I just got back from my first trip to NYC, and I really loved that all the cabs took credit cards. I didn't know it was new. Plus, I was able to tip the cabbies more at the end of my trip when I was low on ones then I would have otherwise.
Amusing, one seems to always be hearing about New York, New York, Having lived in cities almost half my life, I get nervous hearing about cities and the stereotypical Woody Allen like trees and the forest phobias. It seems from this perspctive, any place out of New York must be just like being in the movie Deliverance!
As a person living in the country, maybe I should expand on my enlightened experiences feeding my goats, I do have the radio playing? Is my country bumkinness showing, why is it, I perceive New York as a city full of solipsist minded solipips?
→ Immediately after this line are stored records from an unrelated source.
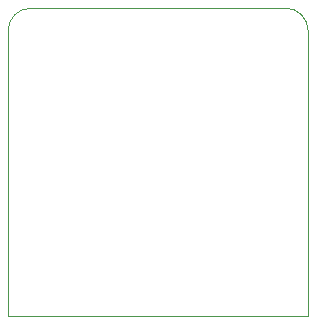
<source format=gbr>
G04 #@! TF.GenerationSoftware,KiCad,Pcbnew,(5.1.5)-3*
G04 #@! TF.CreationDate,2020-01-07T22:17:17+01:00*
G04 #@! TF.ProjectId,WirelessDS18B20,57697265-6c65-4737-9344-533138423230,rev?*
G04 #@! TF.SameCoordinates,Original*
G04 #@! TF.FileFunction,Profile,NP*
%FSLAX46Y46*%
G04 Gerber Fmt 4.6, Leading zero omitted, Abs format (unit mm)*
G04 Created by KiCad (PCBNEW (5.1.5)-3) date 2020-01-07 22:17:17*
%MOMM*%
%LPD*%
G04 APERTURE LIST*
%ADD10C,0.100000*%
G04 APERTURE END LIST*
D10*
X23495000Y-26670000D02*
G75*
G02X25400000Y-24765000I1905000J0D01*
G01*
X46990000Y-24765000D02*
G75*
G02X48895000Y-26670000I0J-1905000D01*
G01*
X23495000Y-26670000D02*
X23495000Y-50800000D01*
X46990000Y-24765000D02*
X25400000Y-24765000D01*
X48895000Y-50800000D02*
X48895000Y-26670000D01*
X23495000Y-50800000D02*
X48895000Y-50800000D01*
M02*

</source>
In the end, I have not been to New York, so the painted picture in me mind is what is portrayed from those that live the life of riding taxi cabs? Well, must be off to turn up the raidio and feed the goats
Funny stuff! - I must say, though, that the NYC portrayed by almost any Woody Allen/ Meg Ryan/Tom Hanks movie is a desperate distortion - even Jerry Seinfeld fails to portray city living in any realistic way - in fact, the only realistic part of Seinfeld was the rare scene where they traveled on the subway and met up with strange people and had to fight their way in and out of the subway car.
No, NYC living is filled with constant noise and aggravation, dirt and danger. People step over bodies lying on the sidewalk, and do not make eye contact - it's more fear than unfriendliness.
I say, see NYC, it is an experience. Live there for a short time for the experience. But have an exit plan.
See Thomas W. Carroll's Profile
I, too, love the credit-card option.
My pet peeve is cabbies who talk nonstop on the cell phone while driving. Less concerned about the danger -- after all, I risked my life getting in any wild cab ride -- but the constant chatter is annoying.